**取り組む作業**
A) 長森原の合戦についての文章を二文で要約してください。
B) 長森原の合戦を扱った文章の続きを、最後の文の後から書き継いでください。
### 提示文 ###
山内上杉氏の本城は藤岡市の平井城で、前線基地が道灌のすすめによる鉢形城でした。越後の管領塚が整備されたとき、藤岡市長が気張ってこの追悼文を寄せました。

2.長森原の合戦・下原百塚
1509年(永正6)7月関東管領上杉顕定は、弟の上杉房能(越後守護)のかたきを討つため三国峠を越えて越後守護代長尾為景(上杉謙信の父)を攻め、越中へ放逐しました。
翌年顕定は再度越後で、長尾為景を攻めました。しかし同年6月20日に顕定は長森原で、為景方の援軍高梨政盛の軍勢に敗北して自刃しました。
この地に「下原百塚」という地名が残っていた通り、ここで大激戦が行われて多くの戦死者がでました。管領軍は追い詰められて、顕定は自刃に追い込まれたのです。ときに顕定57歳。(越後永正の乱)
### 保存データ ###
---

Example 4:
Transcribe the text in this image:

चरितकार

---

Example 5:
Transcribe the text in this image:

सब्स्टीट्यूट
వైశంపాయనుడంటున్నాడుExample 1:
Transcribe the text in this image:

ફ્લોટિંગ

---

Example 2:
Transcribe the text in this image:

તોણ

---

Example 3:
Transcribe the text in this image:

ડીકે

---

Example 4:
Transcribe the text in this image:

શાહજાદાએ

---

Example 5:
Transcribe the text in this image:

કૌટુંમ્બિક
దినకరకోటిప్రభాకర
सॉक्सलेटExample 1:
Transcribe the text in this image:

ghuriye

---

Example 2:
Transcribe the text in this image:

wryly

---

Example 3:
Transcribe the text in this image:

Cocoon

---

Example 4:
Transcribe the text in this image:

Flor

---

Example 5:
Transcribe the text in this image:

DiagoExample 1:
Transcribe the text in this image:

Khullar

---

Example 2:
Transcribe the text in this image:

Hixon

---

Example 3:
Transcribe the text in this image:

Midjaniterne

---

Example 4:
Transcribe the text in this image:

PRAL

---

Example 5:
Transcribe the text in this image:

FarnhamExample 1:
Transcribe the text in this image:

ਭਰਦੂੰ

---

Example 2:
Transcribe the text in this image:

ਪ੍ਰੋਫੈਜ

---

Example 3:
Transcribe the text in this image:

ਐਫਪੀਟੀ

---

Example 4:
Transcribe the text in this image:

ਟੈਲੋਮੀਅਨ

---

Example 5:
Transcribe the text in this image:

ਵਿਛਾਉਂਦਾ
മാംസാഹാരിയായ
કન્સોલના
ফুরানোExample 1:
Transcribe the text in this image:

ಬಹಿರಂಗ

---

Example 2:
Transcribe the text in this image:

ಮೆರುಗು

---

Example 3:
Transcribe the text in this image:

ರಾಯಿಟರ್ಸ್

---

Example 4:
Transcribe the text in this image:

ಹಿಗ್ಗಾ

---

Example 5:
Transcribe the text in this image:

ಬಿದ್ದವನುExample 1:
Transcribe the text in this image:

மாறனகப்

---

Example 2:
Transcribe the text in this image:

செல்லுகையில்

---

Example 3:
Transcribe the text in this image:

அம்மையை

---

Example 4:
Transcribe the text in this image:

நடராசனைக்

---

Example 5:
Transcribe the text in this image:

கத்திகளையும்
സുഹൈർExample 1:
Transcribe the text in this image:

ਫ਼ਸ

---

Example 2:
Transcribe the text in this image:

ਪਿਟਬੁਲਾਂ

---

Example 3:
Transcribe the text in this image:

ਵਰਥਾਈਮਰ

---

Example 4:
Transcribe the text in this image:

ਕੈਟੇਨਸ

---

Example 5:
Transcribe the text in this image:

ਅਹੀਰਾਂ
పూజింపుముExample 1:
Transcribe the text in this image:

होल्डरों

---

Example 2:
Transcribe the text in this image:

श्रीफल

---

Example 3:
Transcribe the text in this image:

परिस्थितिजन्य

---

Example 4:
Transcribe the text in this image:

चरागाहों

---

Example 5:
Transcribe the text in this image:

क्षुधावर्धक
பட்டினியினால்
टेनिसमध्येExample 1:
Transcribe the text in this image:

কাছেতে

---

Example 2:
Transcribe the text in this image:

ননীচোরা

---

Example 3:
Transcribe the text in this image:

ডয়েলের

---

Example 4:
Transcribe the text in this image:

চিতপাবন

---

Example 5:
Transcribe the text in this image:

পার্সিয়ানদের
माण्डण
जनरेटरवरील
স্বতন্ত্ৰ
###
**演習の解答**
A) 1509年、関東管領上杉顕定は弟の上杉房能のかたきを討つため三国峠を越えて越後守護代長尾為景を攻め、越中へ放逐しました。翌年、再び為景を攻めた顕定は6月20日に長森原で為景方の援軍高梨政盛の軍勢に敗れ、57歳で自刃しました。

B)
太田道灌が上杉軍の前線司令官であったころはいつも、地勢を利用した足軽戦法等で野戦の勝利を確実にしていました。上杉顕定は武蔵から遠くに来すぎて、地勢も人の気風もわからないまま、優秀な軍師もいなかったので作戦は成功せず、敗北してしまったのです。

3.「当方滅亡」の軌跡
上杉家は藤原鎌足を祖先とし、多くの人材を輩出した、わが国では第一級の名家(セレブ)です。越後の南魚沼市の山裾にも、「雲洞庵」(曹洞宗)という上杉家の菩提寺があります。
太田道灌が非業の最期を遂げるとき叫んだ「当方滅亡」とは、その上杉家が、顕定と定正の猜疑心と忘恩により滅亡するという予言です。道灌の心友万里集九もまた、道灌二七日忌の祭文で「天艦惟明らかなり(天の鏡にすべてが映し出される)」と述べています。
道灌没後、両上杉家は争いをつづけて互いにその力を衰減させ、62年後には河越の夜戦で、道灌の予言通りに、両上杉家とも滅亡してしまいました。その主な足跡をたどります。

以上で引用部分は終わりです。